● Exercise brief
Count the lines that contain the string "horizontal", matching case, and give only the number.

—————

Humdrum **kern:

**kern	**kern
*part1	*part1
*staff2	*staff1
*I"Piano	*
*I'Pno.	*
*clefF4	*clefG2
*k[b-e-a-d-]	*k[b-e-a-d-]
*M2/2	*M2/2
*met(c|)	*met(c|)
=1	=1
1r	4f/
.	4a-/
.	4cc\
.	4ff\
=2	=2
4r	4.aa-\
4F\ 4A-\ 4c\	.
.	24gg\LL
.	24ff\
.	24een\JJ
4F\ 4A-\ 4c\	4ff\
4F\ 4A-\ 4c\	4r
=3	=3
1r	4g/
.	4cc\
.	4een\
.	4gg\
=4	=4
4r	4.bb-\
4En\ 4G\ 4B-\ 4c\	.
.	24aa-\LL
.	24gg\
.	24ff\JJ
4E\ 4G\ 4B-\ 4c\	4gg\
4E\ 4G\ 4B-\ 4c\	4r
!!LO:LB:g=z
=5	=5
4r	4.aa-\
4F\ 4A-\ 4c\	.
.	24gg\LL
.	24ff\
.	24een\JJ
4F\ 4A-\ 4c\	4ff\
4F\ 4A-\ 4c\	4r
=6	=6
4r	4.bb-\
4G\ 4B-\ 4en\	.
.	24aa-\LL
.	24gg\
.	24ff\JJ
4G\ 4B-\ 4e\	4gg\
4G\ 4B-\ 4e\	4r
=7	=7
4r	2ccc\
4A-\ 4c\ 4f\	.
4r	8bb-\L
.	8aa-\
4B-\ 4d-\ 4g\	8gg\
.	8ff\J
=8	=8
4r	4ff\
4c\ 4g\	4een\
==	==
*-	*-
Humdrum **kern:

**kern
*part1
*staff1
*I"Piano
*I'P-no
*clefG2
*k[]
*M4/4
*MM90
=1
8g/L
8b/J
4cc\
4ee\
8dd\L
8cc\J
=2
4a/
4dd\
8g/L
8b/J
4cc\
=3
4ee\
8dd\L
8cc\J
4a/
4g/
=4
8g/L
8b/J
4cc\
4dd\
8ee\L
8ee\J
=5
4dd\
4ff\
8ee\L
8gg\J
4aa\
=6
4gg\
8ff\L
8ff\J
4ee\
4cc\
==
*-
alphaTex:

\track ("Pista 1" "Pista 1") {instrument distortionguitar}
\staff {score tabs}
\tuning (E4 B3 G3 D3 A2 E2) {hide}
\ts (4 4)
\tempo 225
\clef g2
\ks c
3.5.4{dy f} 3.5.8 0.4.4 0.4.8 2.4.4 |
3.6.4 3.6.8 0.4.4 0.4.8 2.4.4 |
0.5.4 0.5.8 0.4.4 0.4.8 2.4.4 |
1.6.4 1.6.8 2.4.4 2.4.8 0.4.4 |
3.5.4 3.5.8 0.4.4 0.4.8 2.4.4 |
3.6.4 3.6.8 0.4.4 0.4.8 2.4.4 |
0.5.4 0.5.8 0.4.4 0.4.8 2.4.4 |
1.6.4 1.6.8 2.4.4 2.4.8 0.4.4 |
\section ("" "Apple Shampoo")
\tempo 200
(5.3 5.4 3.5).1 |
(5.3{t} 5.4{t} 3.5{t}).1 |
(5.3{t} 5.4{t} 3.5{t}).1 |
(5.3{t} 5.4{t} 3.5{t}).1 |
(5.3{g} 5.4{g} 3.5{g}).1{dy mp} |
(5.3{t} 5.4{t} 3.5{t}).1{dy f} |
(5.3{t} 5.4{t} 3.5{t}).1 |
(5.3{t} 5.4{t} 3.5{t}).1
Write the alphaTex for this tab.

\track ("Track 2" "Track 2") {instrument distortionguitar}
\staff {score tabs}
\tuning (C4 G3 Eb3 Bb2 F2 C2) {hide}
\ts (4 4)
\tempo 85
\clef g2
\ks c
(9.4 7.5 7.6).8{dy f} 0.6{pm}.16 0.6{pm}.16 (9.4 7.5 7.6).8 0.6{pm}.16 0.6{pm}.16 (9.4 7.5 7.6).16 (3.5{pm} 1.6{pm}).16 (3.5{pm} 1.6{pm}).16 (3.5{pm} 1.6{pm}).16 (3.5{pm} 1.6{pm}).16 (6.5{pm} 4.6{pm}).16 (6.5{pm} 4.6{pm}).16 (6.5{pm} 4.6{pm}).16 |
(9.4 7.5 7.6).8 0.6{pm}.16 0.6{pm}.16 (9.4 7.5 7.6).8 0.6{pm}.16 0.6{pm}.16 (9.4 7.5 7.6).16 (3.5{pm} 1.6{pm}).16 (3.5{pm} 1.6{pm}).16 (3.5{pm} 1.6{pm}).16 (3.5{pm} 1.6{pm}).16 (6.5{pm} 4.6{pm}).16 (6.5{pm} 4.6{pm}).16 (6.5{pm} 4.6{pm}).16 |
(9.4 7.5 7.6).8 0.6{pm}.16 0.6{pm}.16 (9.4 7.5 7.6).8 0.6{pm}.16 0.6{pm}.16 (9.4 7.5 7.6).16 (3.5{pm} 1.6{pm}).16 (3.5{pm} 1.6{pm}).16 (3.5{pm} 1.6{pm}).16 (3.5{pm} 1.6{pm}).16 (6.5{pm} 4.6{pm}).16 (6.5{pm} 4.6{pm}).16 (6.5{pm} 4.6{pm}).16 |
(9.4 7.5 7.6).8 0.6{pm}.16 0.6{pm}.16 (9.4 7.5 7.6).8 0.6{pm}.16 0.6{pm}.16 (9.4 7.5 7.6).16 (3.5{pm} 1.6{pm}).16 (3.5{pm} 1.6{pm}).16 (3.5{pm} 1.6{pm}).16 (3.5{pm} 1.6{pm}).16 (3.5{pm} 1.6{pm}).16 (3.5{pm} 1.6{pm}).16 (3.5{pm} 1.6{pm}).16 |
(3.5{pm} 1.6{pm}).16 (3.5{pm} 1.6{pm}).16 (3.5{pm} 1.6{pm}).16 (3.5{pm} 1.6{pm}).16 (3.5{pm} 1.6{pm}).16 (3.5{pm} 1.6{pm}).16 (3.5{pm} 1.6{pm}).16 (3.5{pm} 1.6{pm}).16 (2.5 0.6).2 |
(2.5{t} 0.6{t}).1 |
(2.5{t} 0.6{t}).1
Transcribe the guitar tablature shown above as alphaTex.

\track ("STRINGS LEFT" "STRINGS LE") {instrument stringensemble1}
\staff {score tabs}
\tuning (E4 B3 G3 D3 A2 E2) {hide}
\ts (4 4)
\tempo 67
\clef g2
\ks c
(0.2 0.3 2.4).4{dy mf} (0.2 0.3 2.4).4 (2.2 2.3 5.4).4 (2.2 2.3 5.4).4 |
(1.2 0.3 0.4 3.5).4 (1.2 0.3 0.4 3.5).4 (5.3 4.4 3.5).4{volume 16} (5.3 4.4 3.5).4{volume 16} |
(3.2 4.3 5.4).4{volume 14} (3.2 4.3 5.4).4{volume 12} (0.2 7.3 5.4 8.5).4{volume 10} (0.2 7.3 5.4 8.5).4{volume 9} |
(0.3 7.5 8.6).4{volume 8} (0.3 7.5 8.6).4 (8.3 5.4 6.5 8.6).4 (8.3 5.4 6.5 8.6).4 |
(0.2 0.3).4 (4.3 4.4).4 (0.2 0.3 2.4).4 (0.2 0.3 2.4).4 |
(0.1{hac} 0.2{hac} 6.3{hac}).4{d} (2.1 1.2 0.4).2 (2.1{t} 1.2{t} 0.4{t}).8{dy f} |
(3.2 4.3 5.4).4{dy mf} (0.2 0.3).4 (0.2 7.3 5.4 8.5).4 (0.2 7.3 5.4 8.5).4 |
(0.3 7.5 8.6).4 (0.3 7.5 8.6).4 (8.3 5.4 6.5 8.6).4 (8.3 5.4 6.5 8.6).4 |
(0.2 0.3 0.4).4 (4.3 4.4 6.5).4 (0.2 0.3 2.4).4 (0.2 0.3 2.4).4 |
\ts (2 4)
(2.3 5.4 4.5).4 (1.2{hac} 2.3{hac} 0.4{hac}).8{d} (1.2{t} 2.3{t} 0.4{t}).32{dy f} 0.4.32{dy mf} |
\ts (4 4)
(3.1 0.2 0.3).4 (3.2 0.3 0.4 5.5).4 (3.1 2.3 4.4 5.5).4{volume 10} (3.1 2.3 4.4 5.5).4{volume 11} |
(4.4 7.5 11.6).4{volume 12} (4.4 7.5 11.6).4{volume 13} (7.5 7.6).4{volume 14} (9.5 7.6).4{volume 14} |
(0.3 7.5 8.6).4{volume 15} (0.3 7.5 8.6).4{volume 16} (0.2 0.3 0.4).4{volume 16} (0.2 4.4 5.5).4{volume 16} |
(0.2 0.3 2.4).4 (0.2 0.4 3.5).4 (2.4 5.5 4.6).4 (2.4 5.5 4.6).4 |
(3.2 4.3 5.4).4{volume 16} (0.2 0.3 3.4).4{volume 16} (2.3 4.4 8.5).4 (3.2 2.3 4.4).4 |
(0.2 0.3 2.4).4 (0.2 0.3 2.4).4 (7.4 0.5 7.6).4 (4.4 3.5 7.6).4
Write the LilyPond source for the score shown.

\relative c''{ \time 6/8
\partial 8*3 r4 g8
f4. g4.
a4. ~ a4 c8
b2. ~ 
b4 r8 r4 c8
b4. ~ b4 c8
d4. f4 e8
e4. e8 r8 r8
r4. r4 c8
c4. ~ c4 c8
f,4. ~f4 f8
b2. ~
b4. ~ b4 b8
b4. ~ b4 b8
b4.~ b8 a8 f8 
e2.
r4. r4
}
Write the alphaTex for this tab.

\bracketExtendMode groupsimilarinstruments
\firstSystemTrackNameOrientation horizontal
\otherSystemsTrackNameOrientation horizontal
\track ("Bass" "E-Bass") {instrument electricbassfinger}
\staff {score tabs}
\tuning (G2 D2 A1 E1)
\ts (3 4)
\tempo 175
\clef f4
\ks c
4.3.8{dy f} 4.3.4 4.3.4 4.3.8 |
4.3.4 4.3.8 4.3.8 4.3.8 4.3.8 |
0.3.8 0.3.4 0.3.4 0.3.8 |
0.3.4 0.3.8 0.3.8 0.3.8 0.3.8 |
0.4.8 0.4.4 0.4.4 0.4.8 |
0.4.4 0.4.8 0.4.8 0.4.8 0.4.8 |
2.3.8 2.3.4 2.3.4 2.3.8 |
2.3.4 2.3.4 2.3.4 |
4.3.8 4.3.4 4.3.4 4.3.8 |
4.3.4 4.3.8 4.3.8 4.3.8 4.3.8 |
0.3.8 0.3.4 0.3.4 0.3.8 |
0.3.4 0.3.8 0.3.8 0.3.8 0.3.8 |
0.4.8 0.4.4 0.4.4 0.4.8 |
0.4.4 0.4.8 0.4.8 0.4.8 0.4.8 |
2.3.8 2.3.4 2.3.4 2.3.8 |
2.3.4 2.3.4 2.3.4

—————

● Expected answer
2